Exercise prompt >> Tally the lines in the records underneath that contain the string "Publicaciones", and state the figure by itself.

*** Block opens ***

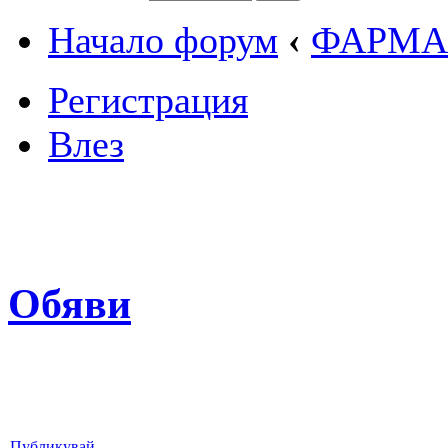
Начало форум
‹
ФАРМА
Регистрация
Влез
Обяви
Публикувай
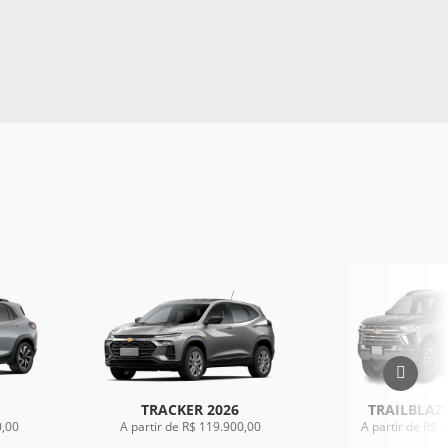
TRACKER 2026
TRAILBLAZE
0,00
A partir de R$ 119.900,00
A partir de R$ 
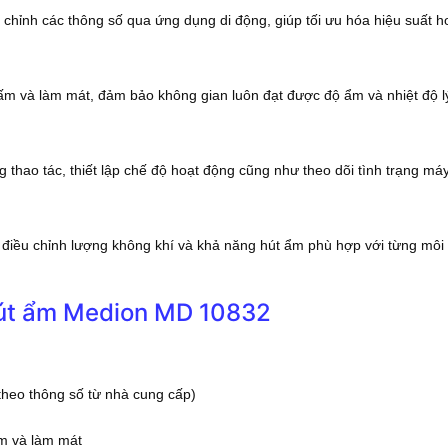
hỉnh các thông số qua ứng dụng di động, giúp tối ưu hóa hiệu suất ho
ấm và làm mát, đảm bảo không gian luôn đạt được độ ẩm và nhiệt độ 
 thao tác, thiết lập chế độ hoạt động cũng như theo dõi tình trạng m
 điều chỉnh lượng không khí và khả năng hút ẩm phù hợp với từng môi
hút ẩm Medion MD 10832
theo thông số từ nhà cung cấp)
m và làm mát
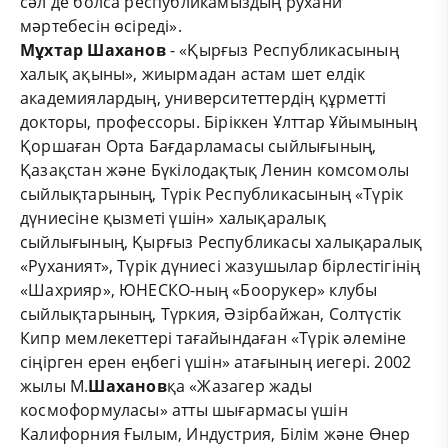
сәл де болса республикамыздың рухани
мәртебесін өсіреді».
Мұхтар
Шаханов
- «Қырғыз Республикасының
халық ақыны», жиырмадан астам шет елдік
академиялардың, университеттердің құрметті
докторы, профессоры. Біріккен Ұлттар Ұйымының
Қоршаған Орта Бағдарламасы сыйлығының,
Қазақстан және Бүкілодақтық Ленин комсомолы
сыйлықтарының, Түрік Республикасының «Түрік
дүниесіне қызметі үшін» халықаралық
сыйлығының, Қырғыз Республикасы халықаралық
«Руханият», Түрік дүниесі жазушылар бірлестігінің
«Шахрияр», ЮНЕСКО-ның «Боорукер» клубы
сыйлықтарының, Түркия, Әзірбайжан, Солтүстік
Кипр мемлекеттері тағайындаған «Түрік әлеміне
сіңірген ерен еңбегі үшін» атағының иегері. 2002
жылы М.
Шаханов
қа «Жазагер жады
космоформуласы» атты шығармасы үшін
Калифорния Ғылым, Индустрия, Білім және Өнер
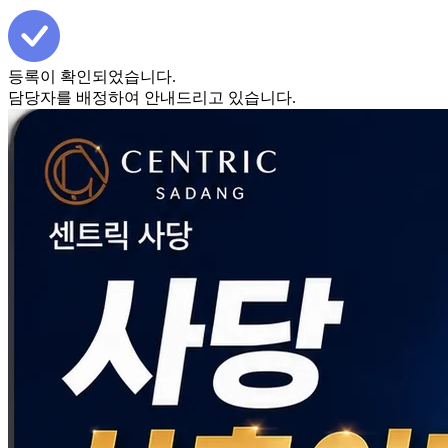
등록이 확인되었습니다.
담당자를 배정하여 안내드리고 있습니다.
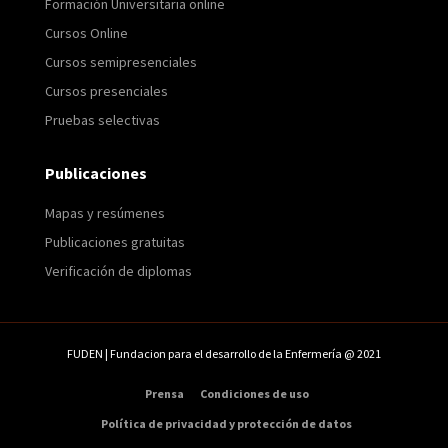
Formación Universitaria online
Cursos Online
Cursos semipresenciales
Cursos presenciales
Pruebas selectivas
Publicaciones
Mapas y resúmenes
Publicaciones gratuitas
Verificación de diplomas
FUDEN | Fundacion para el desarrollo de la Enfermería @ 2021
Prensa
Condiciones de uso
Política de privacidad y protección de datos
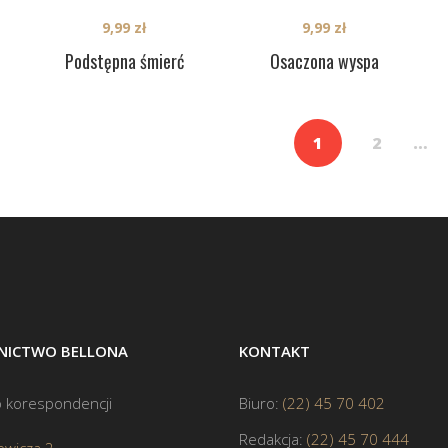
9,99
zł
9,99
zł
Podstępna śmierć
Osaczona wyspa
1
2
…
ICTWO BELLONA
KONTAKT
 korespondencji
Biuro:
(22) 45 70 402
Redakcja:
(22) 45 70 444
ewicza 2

*** Block closes ***

Solution for this problem >> 2